William Hartung, director of the Arms and Security Initiative at the New America Foundation, welcomed the belated realisation that military spending has spiraled out of control and that military contractors were partly to blame.

“A lot of people have been saying that, and the Pentagon has pretty much blown them off. But the fact that Gates is now saying the same thing, it gives the reform groups a lot more leverage to push that agenda,” he told IPS.

In recent months, some members of Congress have backed strict new controls on wasteful spending at the Pentagon. Last May, Senator John McCain, and Senator Carl Levin, the Democratic chair of the Senate Committee on Armed Services, pushed through the Weapons Systems Acquisition Reform Act of 2009 to restrict unchecked spending on new weapons systems.

Two months later, the Senate voted in favour of ending F-22 production after intense lobbying by President Barack Obama. Gates issued a supporting statement that said “the Pentagon cannot continue with business as usual when it comes to the F-22 or any other programme in excess of our needs”.

But in his Kansas speech this weekend, Gates admitted that further cuts in major weapons systems were an uphill battle. Instead, the Pentagon will now seek to cut the military bureaucracy, he said.

In doing so Gates mentioned briefly that his predecessor, Donald Rumsfeld, had attempted the same thing almost a decade prior.

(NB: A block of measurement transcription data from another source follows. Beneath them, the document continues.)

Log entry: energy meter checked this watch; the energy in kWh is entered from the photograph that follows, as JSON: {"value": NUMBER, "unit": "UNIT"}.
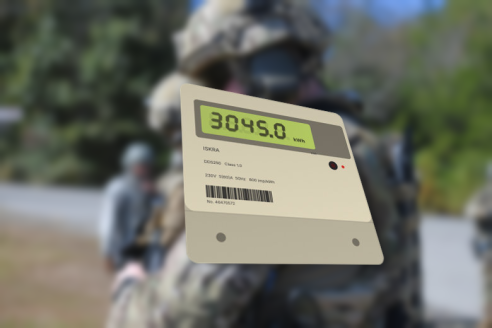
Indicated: {"value": 3045.0, "unit": "kWh"}
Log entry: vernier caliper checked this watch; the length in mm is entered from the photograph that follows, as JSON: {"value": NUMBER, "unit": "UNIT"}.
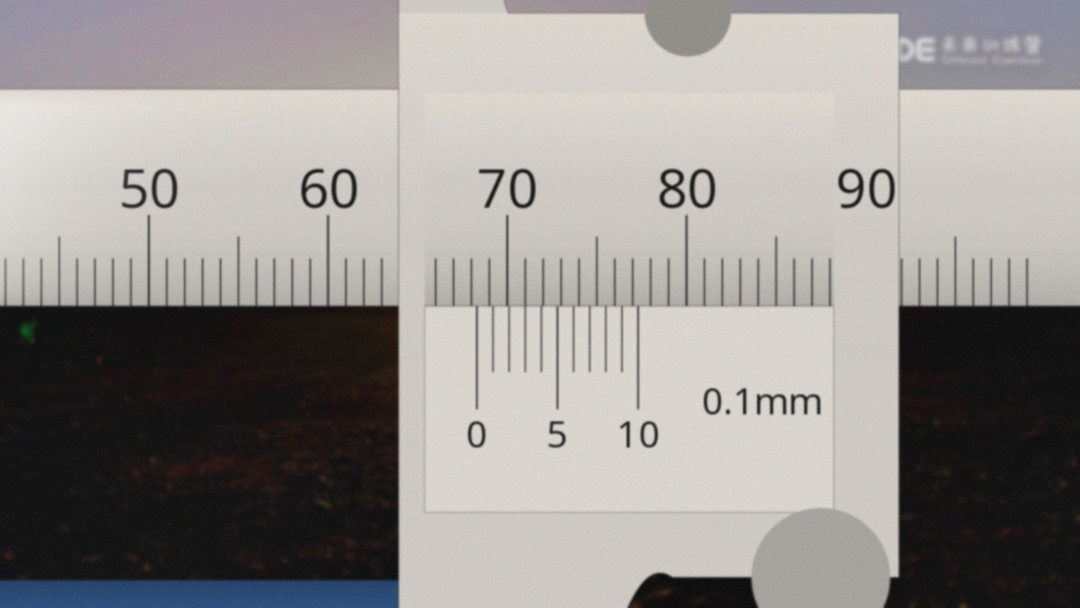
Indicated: {"value": 68.3, "unit": "mm"}
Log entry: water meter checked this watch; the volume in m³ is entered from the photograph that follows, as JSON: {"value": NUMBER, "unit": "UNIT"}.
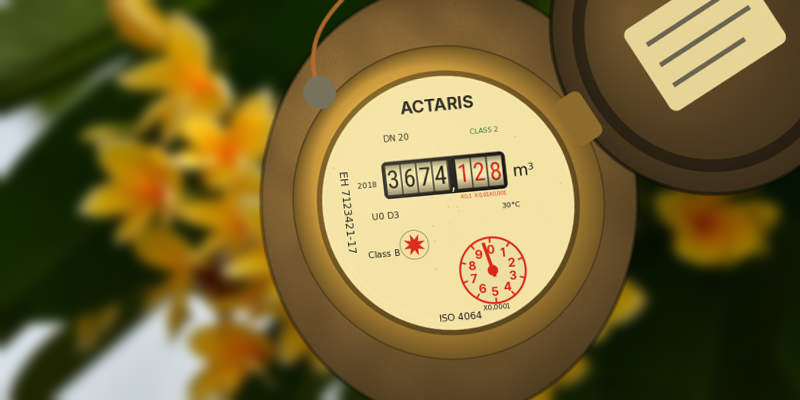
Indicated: {"value": 3674.1279, "unit": "m³"}
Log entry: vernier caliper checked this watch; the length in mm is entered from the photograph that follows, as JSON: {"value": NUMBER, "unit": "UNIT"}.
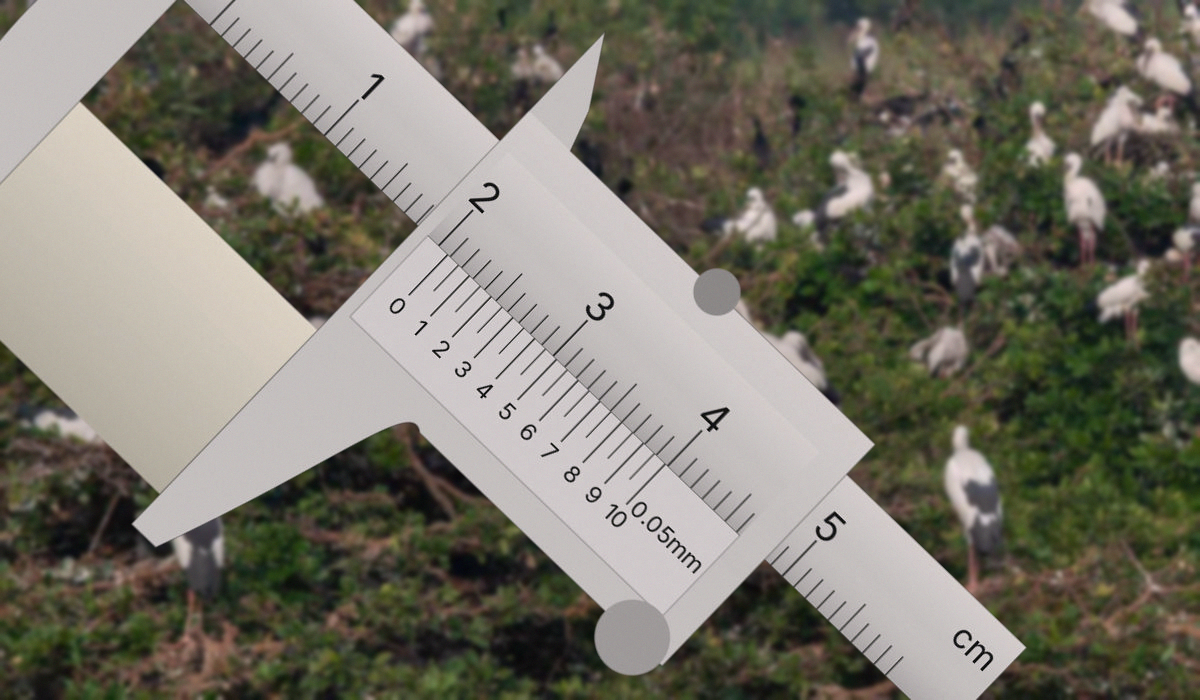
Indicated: {"value": 20.8, "unit": "mm"}
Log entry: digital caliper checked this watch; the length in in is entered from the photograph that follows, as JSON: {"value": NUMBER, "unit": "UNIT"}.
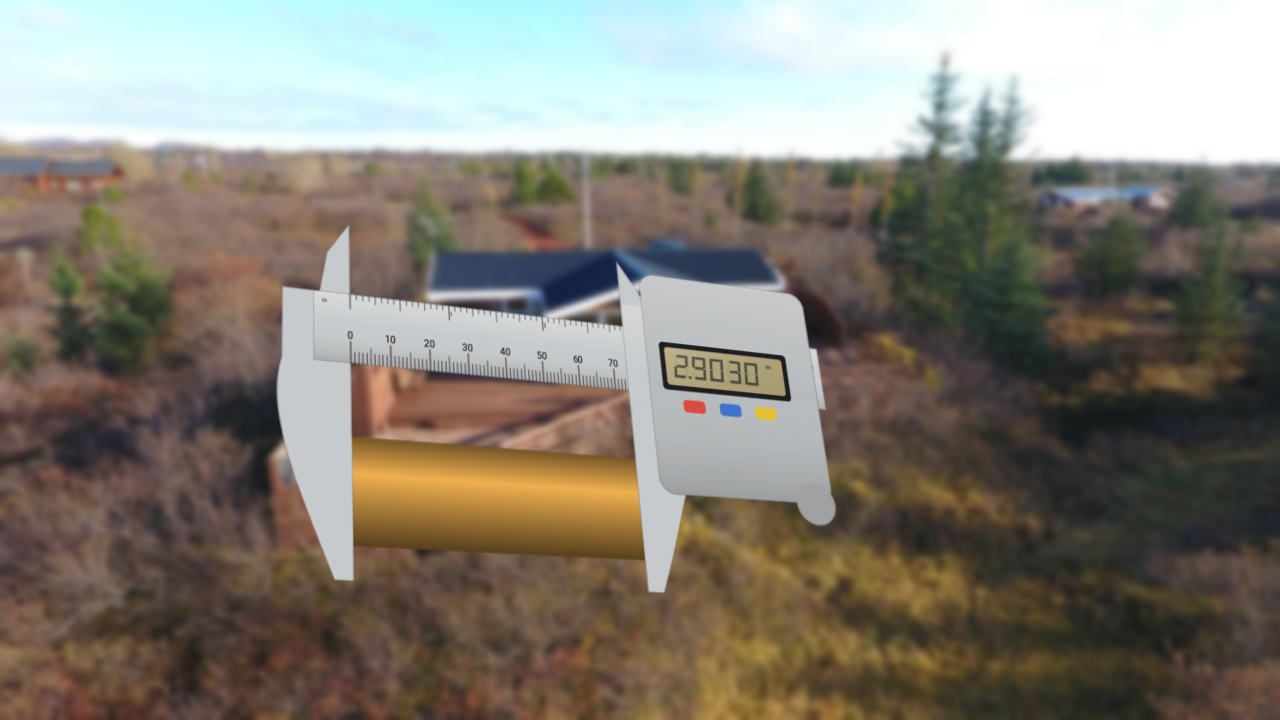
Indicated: {"value": 2.9030, "unit": "in"}
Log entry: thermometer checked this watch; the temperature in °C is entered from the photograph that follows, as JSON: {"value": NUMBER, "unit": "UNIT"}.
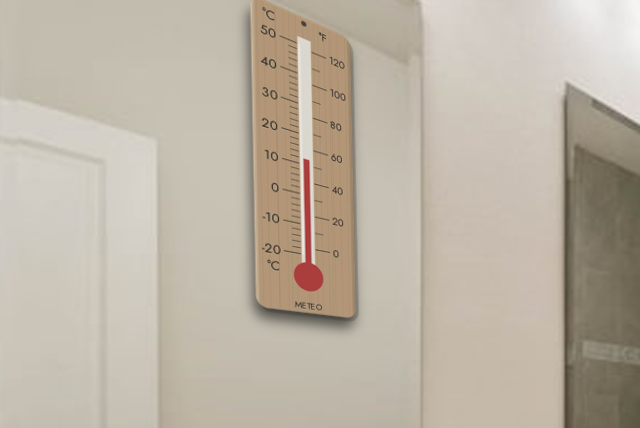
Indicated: {"value": 12, "unit": "°C"}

“The topic today is an adversary that poses a threat, a serious threat, to the security of the United States of America,” Rumsfeld told senior staff in a major speech on Sep. 10, 2001. “This adversary is one of the world’s last bastions of central planning. It governs by dictating five-year plans. From a single capital, it attempts to impose its demands across time zones, continents, oceans, and beyond.”

“You may think I’m describing one of the last decrepit dictators of the world,” Rumsfeld thundered. “The adversary’s closer to home. It’s the Pentagon bureaucracy. The technology revolution has transformed organisations across the private sector, but not ours, not fully, not yet. We are, as they say, tangled in our anchor chain.”

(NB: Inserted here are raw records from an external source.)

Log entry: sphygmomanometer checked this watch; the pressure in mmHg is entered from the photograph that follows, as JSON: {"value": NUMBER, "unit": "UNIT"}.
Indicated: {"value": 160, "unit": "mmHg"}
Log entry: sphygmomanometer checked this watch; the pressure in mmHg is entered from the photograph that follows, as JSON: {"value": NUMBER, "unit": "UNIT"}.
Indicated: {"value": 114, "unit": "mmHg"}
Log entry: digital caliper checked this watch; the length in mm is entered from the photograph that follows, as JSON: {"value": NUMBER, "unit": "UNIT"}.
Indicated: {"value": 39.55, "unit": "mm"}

Rumsfeld said that the Pentagon was wasting at least three billion dollars a year at the time. “We must ask tough questions. Why is DOD one of the last organisations around that still cuts its own checks? When an entire industry exists to run warehouses efficiently, why do we own and operate so many of our own? At bases around the world, why do we pick up our own garbage and mop our own floors, rather than contracting services out, as many businesses do?”

In the ensuing decade, Rumsfeld oversaw a major transformation in the way the Pentagon did business – by outsourcing most of these services to companies like Halliburton and Kellogg, Brown and Root of Texas and Agility of Kuwait.

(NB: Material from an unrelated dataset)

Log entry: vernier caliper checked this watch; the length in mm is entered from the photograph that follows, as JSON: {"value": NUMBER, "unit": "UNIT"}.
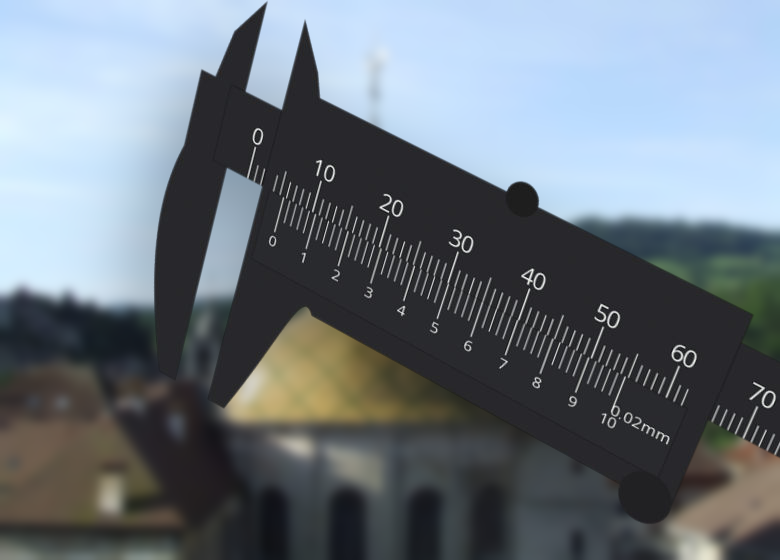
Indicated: {"value": 5.6, "unit": "mm"}
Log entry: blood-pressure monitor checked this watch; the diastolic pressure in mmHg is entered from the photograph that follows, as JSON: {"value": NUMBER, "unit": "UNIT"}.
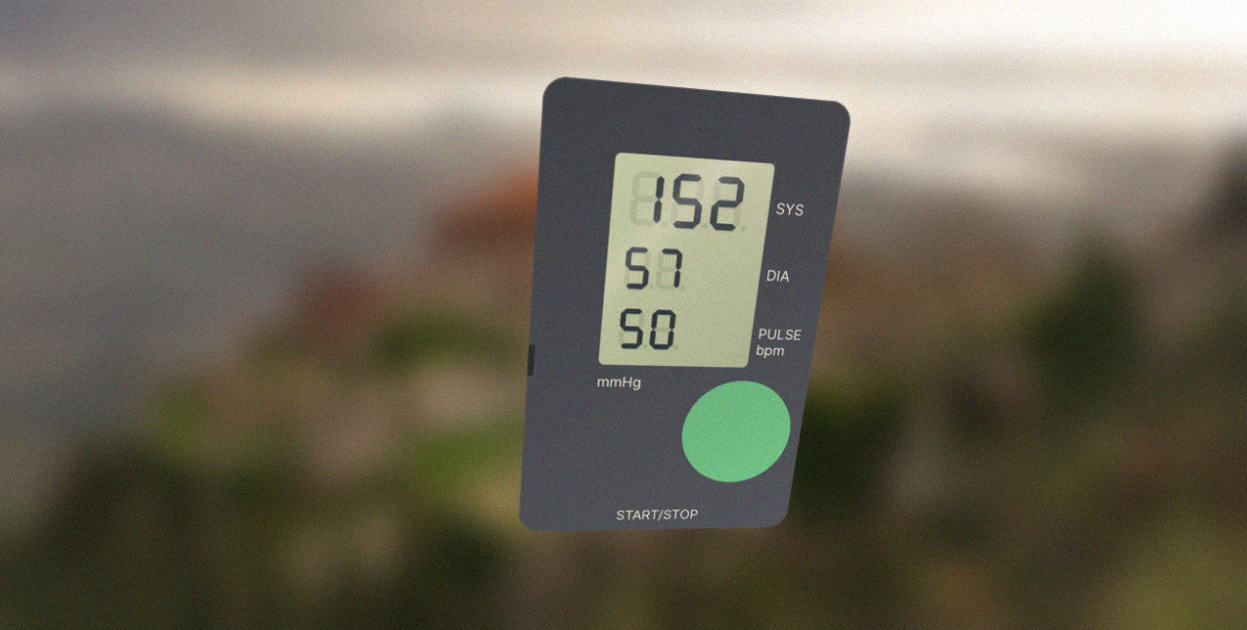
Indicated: {"value": 57, "unit": "mmHg"}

Gates acknowledged that mistakes had been made since that speech. “We ended up with contractors supervising other contractors – with predictable results.

Last April, Gates made a first stab at change by ordering that 13,000 civilians be hired at the Pentagon in fiscal year 2010, including 4,100 in the field of contract oversight. By 2015, the Pentagon hopes to hire another 30,000 federal workers to replace contractors.

Not surprisingly this has raised hackles in some quarters. While service contractors are not quite as powerful as Lockheed Martin and Boeing, manufacturers of the F-22 and the C-130, there is evidence that they too are girding for battle with the Pentagon to prevent Gates from slashing their lucrative contracts.

Recently, a new coalition called the “Small Business Coalition for Fair Contracting” led by Venable, a Washington DC law firm, was launched to fight the proposed changes.

“Although well intentioned, the federal government’s current in-sourcing initiative threatens to take away work from hundreds of small entrepreneurs,” said Venable partner Rob Burton, who served at the Office of Federal Procurement Policy at the White House.

In a press release issued Monday, Burton said that the in-sourcing initiative has already forced small contractors across the nation to dramatically reduce the scope of their operations as their contracts are cancelled and their employees are hired into government jobs.